貝や海藻の付着を防止するために船底塗料などに使われている毒性の強い重金
属に代わる防汚剤の開発を目指す北大などの共同研究に、文部科学省の外郭団体
「科学技術振興機構」が今年度から3年間で総額1億2400万円の研究費を拠出す
ることが決まった。
環境に無害な天然の忌避物質を使った新素材の開発が目標で、実用化すれば海
洋環境の飛躍的な改善につながる。
日本では、97年に使用が禁止されたトリブチルスズ(TBT)などの有機スズ化合物
の代替品として現在は銅や亜鉛を使った防汚剤が使われているが、これらも重金属
のため毒性が懸念されている。
研究グループは、ウニが弱った海藻に好んで群がり、元気な海藻に付着しないこと
に着目し、元気な海藻には自らを防御する忌避物質が働いていると推定。
船底に付くフジツボなどが嫌がる忌避物質を合成すれば、無害の防汚剤を開発でき
るとみて、同機構の委託事業に応募していた。

::::::::::

_やってみよう_
防汚剤の開発についての記事では、科学技術振興機構が拠出する研究費は何年間で総額いくらとされているか。

::::::::::

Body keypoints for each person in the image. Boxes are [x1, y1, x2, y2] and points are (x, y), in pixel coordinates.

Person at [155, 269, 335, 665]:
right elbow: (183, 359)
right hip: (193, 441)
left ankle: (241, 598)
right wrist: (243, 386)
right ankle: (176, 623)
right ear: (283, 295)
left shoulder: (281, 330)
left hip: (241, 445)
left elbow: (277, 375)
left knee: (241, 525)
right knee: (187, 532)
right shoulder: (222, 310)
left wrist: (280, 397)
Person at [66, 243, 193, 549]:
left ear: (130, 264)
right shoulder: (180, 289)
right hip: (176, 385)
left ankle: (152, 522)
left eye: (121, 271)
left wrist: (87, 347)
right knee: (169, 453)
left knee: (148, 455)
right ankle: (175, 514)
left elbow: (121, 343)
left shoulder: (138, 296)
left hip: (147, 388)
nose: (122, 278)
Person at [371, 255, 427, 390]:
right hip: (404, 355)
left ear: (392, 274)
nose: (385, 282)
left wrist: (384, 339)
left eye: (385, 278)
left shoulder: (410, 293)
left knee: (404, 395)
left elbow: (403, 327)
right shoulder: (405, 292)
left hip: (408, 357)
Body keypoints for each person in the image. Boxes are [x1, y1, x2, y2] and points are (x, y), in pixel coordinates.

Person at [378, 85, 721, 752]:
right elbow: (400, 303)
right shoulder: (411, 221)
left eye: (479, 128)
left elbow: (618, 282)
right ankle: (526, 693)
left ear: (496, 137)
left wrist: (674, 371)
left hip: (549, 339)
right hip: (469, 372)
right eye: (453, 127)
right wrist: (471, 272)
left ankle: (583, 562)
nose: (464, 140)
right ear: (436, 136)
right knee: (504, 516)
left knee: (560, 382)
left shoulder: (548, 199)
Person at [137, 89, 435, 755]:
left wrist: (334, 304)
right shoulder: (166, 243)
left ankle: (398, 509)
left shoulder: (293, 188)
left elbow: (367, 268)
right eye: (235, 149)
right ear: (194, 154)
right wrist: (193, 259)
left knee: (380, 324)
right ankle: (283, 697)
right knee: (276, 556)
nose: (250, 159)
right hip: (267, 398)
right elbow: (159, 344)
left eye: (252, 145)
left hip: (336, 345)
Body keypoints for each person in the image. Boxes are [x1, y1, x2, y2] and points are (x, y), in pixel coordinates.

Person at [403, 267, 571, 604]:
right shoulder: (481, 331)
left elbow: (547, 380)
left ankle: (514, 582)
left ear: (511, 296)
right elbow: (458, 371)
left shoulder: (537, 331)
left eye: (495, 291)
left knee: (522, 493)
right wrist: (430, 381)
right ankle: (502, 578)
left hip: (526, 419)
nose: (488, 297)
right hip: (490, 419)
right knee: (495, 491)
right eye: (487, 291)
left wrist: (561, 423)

::::::::::

_解答例_
今年度から3年間で、総額1億2400万円である。